WHAT YOU HAVE TO DO :: Reproduce each record below exactly as written.
EXTRACTED RECORDS Start Marker
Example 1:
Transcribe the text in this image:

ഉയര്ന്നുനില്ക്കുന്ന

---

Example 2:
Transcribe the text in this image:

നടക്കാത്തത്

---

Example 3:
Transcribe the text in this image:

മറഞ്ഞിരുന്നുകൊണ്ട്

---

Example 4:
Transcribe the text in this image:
EXTRACTED RECORDS End Marker
WRITTEN SOLUTION ::
Example 1:
Transcribe the text in this image:

ഉയര്ന്നുനില്ക്കുന്ന

---

Example 2:
Transcribe the text in this image:

നടക്കാത്തത്

---

Example 3:
Transcribe the text in this image:

മറഞ്ഞിരുന്നുകൊണ്ട്

---

Example 4:
Transcribe the text in this image:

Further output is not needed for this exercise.